(Extracted page text data)
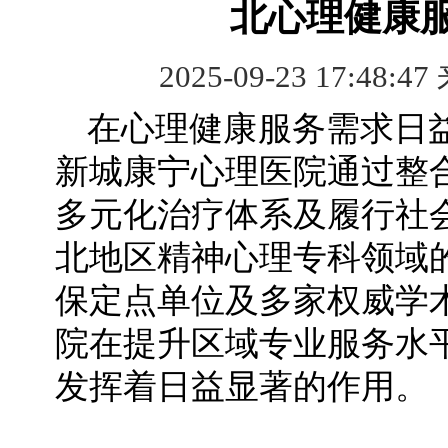
北心理健康
2025-09-23 17:48:47
在心理健康服务需求日
新城康宁心理医院通过整
多元化治疗体系及履行社
北地区精神心理专科领域
保定点单位及多家权威学
院在提升区域专业服务水
发挥着日益显著的作用。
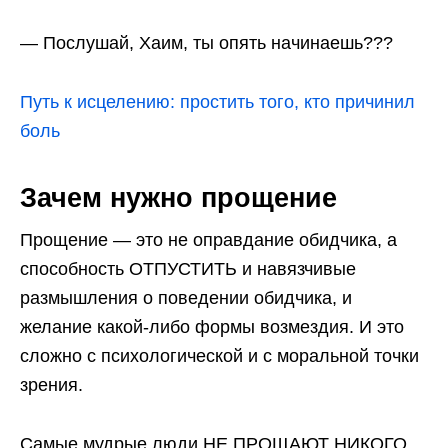
— Послушай, Хаим, ты опять начинаешь???
Путь к исцелению: простить того, кто причинил
боль
Зачем нужно прощение
Прощение — это не оправдание обидчика, а
способность ОТПУСТИТЬ и навязчивые
размышления о поведении обидчика, и
желание какой-либо формы возмездия. И это
сложно с психологической и с моральной точки
зрения.
Самые мудрые люди НЕ ПРОЩАЮТ НИКОГО.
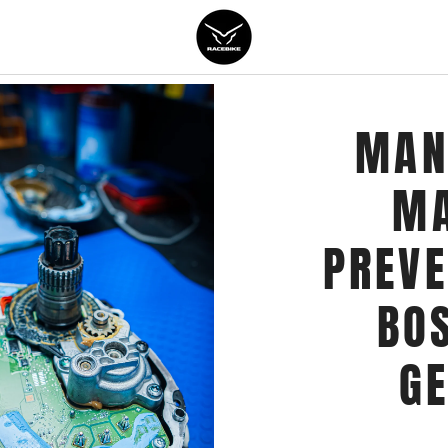
MAN
MA
PREV
BO
G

:: What to do ::
With pictures left out, transcribe each line from the one containing "2025-09-23 17:48:47" through the end of the data, both ends included.

:: Reply to the task ::
2025-09-23 17:48:47
在心理健康服务需求日
新城康宁心理医院通过整
多元化治疗体系及履行社
北地区精神心理专科领域
保定点单位及多家权威学
院在提升区域专业服务水
发挥着日益显著的作用。
— Послушай, Хаим, ты опять начинаешь???
Путь к исцелению: простить того, кто причинил
боль
Зачем нужно прощение
Прощение — это не оправдание обидчика, а
способность ОТПУСТИТЬ и навязчивые
размышления о поведении обидчика, и
желание какой-либо формы возмездия. И это
сложно с психологической и с моральной точки
зрения.
Самые мудрые люди НЕ ПРОЩАЮТ НИКОГО.
MAN
MA
PREV
BO
G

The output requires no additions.